Мы поднялись на гору и уже здесь рассказали друг другу о себе.

Как только в Венгрии победила советская власть, Золтан Коваши сразу решил стать красногвардейцем. Вместе с братом перешел речку Уж, добрался до Мукачева, побывал на Бискупской, 10, а теперь вот здесь сидит, в засаде на румын.

— Интересно, как пройдет для нас эта ночь? Пойдут ли румыны русскую пасху есть или сюда сунутся?

И только лишь он промолвил эти слова, как со стороны Хуста они начали бить в нашу сторону из пушек. Нам была дана команда не двигаться, не подавать о себе никакого знака. И чем было нам отвечать? На пушки можно отвечать только тем же. Тяжело чувствовать в себе молодецкую силу и знать, что она здесь ни к чему.

Мы припали грудью к земле, пригнули ниже головы. Мокрая земля, обсыпанная прошлогодней листвой, уже начала согреваться под нами, но спины коченели, а дождь со снегом все не переставал, и румыны все били и били из пушек.

Но вот они затихли.

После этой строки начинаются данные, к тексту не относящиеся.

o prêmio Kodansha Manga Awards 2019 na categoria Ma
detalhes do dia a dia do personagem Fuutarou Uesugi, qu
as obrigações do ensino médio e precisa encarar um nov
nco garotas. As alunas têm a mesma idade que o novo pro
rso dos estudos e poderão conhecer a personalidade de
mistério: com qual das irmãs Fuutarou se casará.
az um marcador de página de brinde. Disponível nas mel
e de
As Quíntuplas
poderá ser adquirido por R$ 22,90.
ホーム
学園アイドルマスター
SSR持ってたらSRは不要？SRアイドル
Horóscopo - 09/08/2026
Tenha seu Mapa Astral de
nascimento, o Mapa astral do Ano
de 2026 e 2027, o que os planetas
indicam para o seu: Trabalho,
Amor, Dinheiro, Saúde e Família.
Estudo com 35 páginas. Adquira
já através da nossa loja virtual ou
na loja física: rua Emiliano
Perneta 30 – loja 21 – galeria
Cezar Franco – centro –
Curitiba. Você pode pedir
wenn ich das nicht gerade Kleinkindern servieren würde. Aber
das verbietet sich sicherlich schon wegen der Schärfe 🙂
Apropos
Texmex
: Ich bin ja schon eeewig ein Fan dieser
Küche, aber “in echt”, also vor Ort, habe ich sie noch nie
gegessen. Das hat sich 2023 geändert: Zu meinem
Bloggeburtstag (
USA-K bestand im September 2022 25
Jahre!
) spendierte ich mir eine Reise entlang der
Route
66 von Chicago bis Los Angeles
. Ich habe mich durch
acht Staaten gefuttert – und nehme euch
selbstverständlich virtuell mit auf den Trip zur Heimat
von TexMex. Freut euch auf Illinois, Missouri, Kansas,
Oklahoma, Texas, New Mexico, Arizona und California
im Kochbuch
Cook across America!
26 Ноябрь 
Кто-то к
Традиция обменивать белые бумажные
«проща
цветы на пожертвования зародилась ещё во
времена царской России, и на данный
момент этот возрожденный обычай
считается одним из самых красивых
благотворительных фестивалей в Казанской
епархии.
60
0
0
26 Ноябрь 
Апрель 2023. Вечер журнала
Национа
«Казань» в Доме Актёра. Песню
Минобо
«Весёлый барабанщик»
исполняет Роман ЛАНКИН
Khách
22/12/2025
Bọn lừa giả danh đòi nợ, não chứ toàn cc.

Может, подумали, что, если отсюда так долго никто не отвечает, значит, на этих холмах никого нет.

Мы все еще лежали, притаившись на горе в кустах, над самым селом Великая Копаня. Начало сереть, и в утренней мгле нам уже видны были хаты над дорогой, а по ту сторону шоссе — церковный двор и церковь. Оттуда долетали всенощные песнопения, а ветер доносил запах горящих свечей. Люди спешили святить пасхи и куличи. Жизнь внизу шла сейчас так, как год назад, и два года, и всегда. Проходили войны, годы, а обычаи оставались все те же. Это празднество напомнило мне нашу уничтоженную хату, в которой мы, малая детвора, ожидали той минуты, когда получим из рук матери солнечное печенье — кулич. Вставала перед глазами и нынешняя хатенка Юлины с ее осиротевшими детьми. Кто им испечет кулич? Пусть какая угодно беда лижет в хате голые углы, а кулич к празднику должен быть. Ведь как дети ждут его в эту ночь. Как высматривают, чтобы поскорее эти куличи освятили.

И мы, вояки, мокли над Великой Копаней и тоже ждали крестного хода, словно с ним сейчас должно было навсегда закончиться в мире то, что ест людей и кровью человеческой запивает, — война.

И хоть я давно уже ничего общего не имел с богом, но эти громкие звоны и хоругви с блеском свечей, с хоровым пением и шествием вокруг церкви — весь этот церковный соблазн не отпускал и мое сердце.